Environmentalists, the federal government and the legal system are not always the biggest enemy of the LNG sector, the development of approved LNG projects sometimes faces years of delays due to a lack of investors.

Specifically, $43 billion run by the state Alaska LNG Project has yet to take off, with no major deals or investments announced by Alaska Gasline Development Corp., or AGDC. In January, the administration of Alaska Republican Gov. Mike Dunleavy submitted a $4.5 million budget request to the Senate Finance Committee for the project, only to receive rejection and pointed questions by three members of the commission.

In the eight years since I’ve been a legislator, I don’t think they’ve made an investment. And so is this a good use of those funds? Or we need a change of leadership there?” posed Wasilla Republican Sen. David Wilson.

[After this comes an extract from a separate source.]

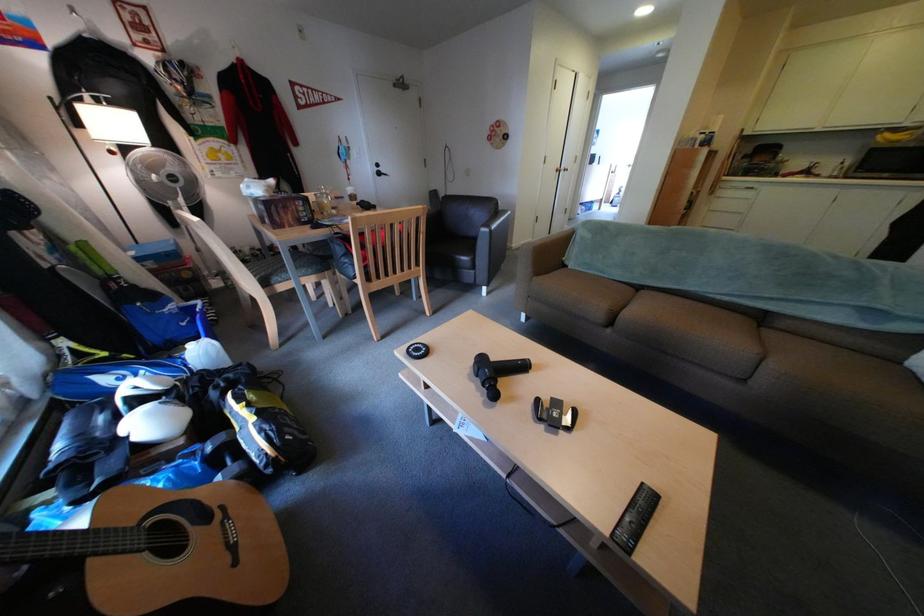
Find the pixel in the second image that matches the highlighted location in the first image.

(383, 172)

For decades, Alaskan lawmakers have dreamed of building an 800-mile ConocoPhillips-like natural gas pipeline. the trans-Alaska oil pipelinethat could export gas to out-of-state markets, provide cheaper heating fuel for Alaska residents, and generate thousands of construction jobs. Geared toward exports to Asian markets, the project was first proposed by former Republican Gov. Sean Parnell more than a decade ago, and his successors, including Dunleavy, have continued to support it. When completed, the project will source its gas from the enormous Prudhoe Bay and Point Thomson oil fields owned by ConocoPhillips. ExxonMobil Corp. (NYSE:XOM) and Hilcorp.